Perhaps you're looking for r2dtable?
> r2dtable(2, c(175,128), c(190, 113))
[[1]]
[,1] [,2]
[1,] 108 67
[2,] 82 46
[[2]]
[,1] [,2]
[1,] 114 61
[2,] 76 52
Also, here's a version of #mnel's answer that uses rmultinom to do the n replicates and then combines the results. Not that it really matters if you only need a few replicates, but since rmultinom could do it, I thought I'd see how it might be done.
n <- 10
e <- cbind(X1 = c(100,90,30),X2 = c(75,28,120))
aperm(array(sapply(1:nrow(e), function(i)
rmultinom(n, rowSums(e)[i], (e/rowSums(e))[i,])),
dim=c(ncol(e),n,nrow(e))), c(3,1,2))
You are sampling from a multinomial distribution,
edit
to allow for prespecified expected cell counts
The multinomial distribution can be considered each cell as Poisson distribution (with expected cell count), conditional on the sum.
EDIT 2
allow for any number of rows / expected cell counts
pass expected as the expected cell counts
note that rmultinom returns a matrix where each column is a multinomial sample, hence my use of t to create a single row matrix
replicates <- 10
expected <- data.frame(X1 = c(100,90,30),X2 = c(75,28,120))
## X1 X2
## 1 100 75
## 2 90 28
## 3 30 120
data_samples <- lapply(seq(replicates), function(i, expected){
# create a list of expected cell counts (list element = row of expected)
.list <- lapply(apply(expected,1,list),unlist)

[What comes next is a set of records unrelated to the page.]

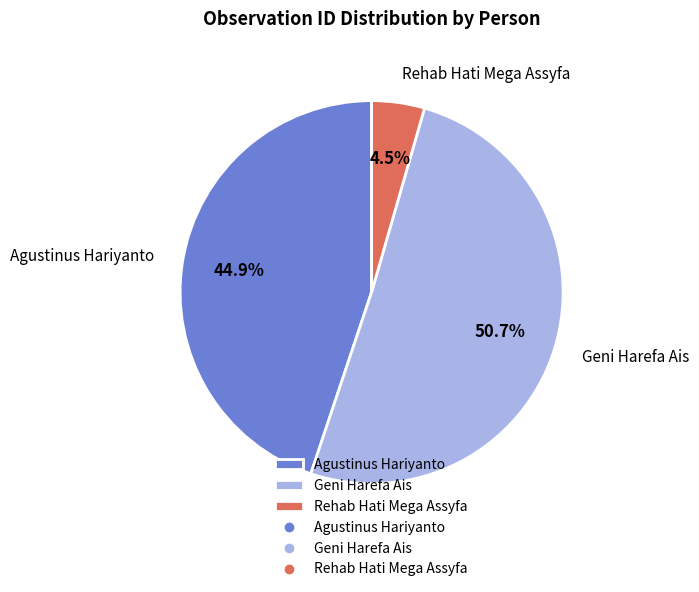

Which category has the biggest portion of the pie?

Geni Harefa Ais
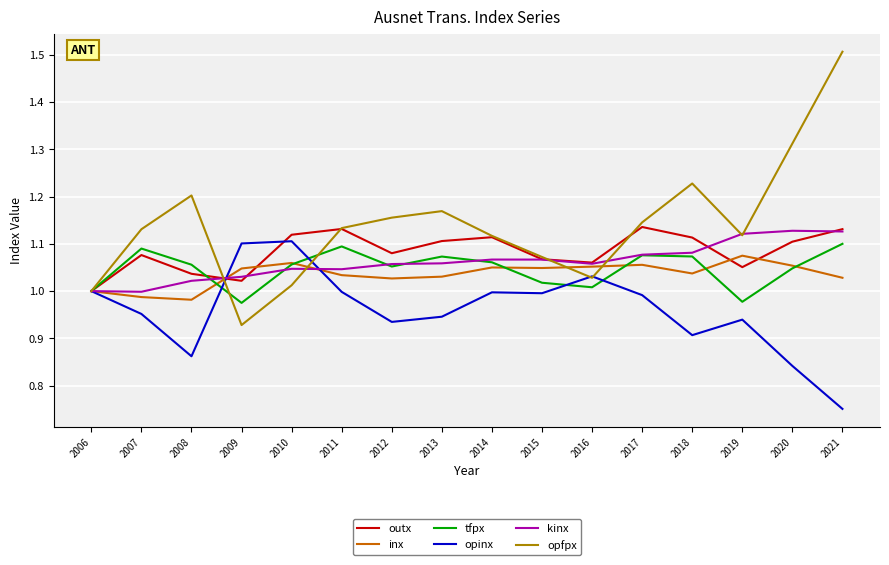

Where is outx nearest to the value 1?

2006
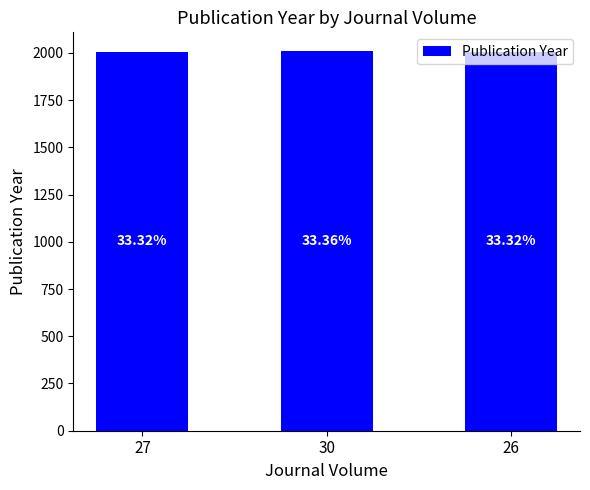

Does the chart contain any negative values?

No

# sample from these expected cell counts and recombine into a data.frame
as.data.frame(do.call(rbind,lapply(.list, function(.x) t(rmultinom(n = 1, prob = .x, size = sum(.x) )))))
}, expected = expected)
This creates a list of data.frames with the appropriate properties
data_samples[[1]]
## X1 X2
## 1 104 71
## 2 84 34
## 3 19 131
data_samples[[5]]
## X1 X2
## 1 88 87
## 2 92 26
## 3 27 123
Data for use in answers:
test <- data.frame(X.1=c(145,55),X.2=c(30,73))
A version using sample:
t(sapply(
rowSums(test),
function(x) {
one <- sample(1:x,1)
two <- (x - one)
result <- data.frame(one,two)
names(result) <- names(test)
return(result)
}
)
)
Results look like:
X.1 X.2
[1,] 20 155
[2,] 127 1
or...
X.1 X.2
[1,] 111 64
[2,] 94 34
etc...
Alternatively:
Just add a bit of jitter to one of the numbers first then subtract this from the row sum.
t(apply(
test,
1,
function(x) {
rsum <- sum(x)
one <- round(jitter(x[1],20,20),0)
two <- (rsum - one)
result <- c(one,two)
names(result) <- names(test)
return(result)
}
)
)
Result examples:
X.1 X.2
[1,] 160 15
[2,] 47 81
X.1 X.2
[1,] 127 48
[2,] 64 64
If you what a total sample size of n= .. say 40 and the number of cells is 4 with the number of columns = say 2 then the call should be:
rmultinom(2, size = 40/4, prob = c(0.5,0.5))
[,1] [,2]
[1,] 6 3
[2,] 4 7
If you want a function to deliver this sort of result with specified probability per row then:
my_mat_rand <- function(tot, coln, probs){
rmultinom(coln, size = tot/length(probs), prob = probs) }
> my_mat_rand(tot=40, coln=2, probs = c(0.5,0.5))
[,1] [,2]
[1,] 11 10
[2,] 9 10
> my_mat_rand(40, 2, probs = c(0.5,0.5))
[,1] [,2]
[1,] 8 13
[2,] 12 7
If you want the probabilities to be also "random" then use runif to specify the first and 1-that-value to specify the second element of the probs vector.